Verwendung nach einem der Ansprüche 33-35, wobei besagtes zweites Antikrebsmittel ein Mittel ist, ausgewählt aus der Gruppe, bestehend aus Taxol, Vincristin, Vinblastin, Bleomycin, einem Combretastatin, einem Podophyllotoxin, TNF-α, Angiostatin, Endostatin, Vasculostatin und einem α_vβ₃-Antagonist.
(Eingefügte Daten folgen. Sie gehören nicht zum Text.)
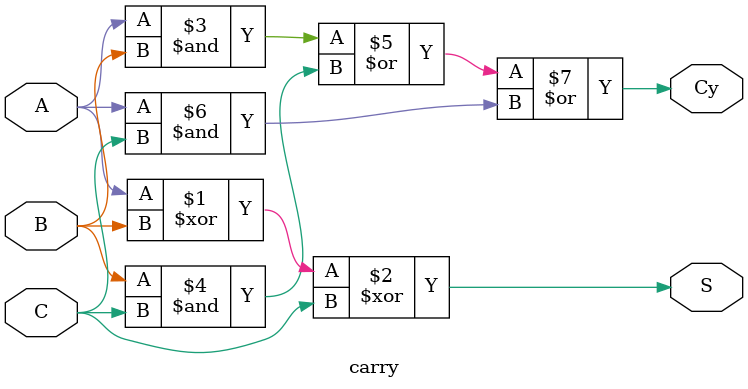
<source format=v>
module carry(S, Cy, A, B, C);
    input A, B, C;
    output S, Cy;
    assign S = A ^ B ^ C;
    assign Cy = (A & B) | (B & C) | (A & C);
endmodule




/*
primitive sum(S, A, B, C);
    input A, B, C;
    output S;
    table
        0   0   0   :   0;
        0   0   1   :   1;
        0   1   0   :   1;
        0   1   1   :   0;
        1   0   0   :   1;
        1   0   1   :   0;
        1   1   0   :   0;
        1   1   1   :   1;
    endtable
endprimitive

primitive carry(Cy, A, B, C);
    input A, B, C;
    output Cy;
    table
        1   1   ?   :   1;
        1   ?   1   :   1;
        ?   1   1   :   1;
        0   0   ?   :   0;
        ?   0   0   :   0;
        0   ?   0   :   0;
    endtable
endprimitive
*/

</source>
Verwendung nach einem der Ansprüche 33-35, wobei besagtes zweites Antikrebsmittel ein Mittel ist, ausgewählt aus der Gruppe, bestehend aus einem Cytokin, Interleukin-4, H₂O₂, Thrombin, einer Verbindung, die die Tubulin-Aktivität stört, einem Calcium-Flux-induzierenden Mittel oder einem Calciumionophor.